* _Data extracts_:
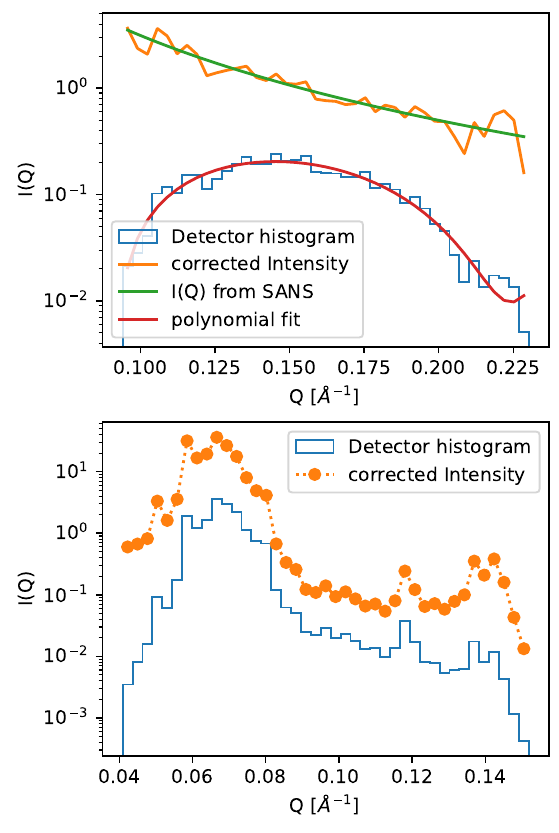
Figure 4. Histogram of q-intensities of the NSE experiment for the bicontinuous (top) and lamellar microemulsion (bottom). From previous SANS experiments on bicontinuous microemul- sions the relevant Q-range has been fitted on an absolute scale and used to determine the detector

---

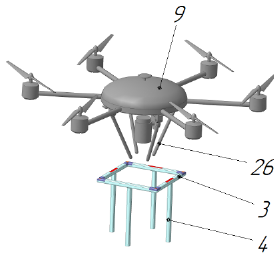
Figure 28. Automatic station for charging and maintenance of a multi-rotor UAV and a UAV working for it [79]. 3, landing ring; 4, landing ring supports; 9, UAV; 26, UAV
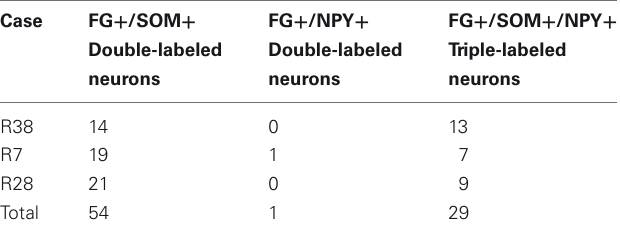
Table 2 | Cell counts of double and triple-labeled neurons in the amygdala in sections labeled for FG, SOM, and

* * *

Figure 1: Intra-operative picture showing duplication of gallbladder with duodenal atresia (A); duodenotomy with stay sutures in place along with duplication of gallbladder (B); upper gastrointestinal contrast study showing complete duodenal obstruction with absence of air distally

* _Directions for this task_:
Search the entries for the word "Figure". Copy every line where it occurs.

* _Answer below_:
Figure 4. Histogram of q-intensities of the NSE experiment for the bicontinuous (top) and lamellar microemulsion (bottom). From previous SANS experiments on bicontinuous microemul- sions the relevant Q-range has been fitted on an absolute scale and used to determine the detector
Figure 28. Automatic station for charging and maintenance of a multi-rotor UAV and a UAV working for it [79]. 3, landing ring; 4, landing ring supports; 9, UAV; 26, UAV
Figure 1: Intra-operative picture showing duplication of gallbladder with duodenal atresia (A); duodenotomy with stay sutures in place along with duplication of gallbladder (B); upper gastrointestinal contrast study showing complete duodenal obstruction with absence of air distally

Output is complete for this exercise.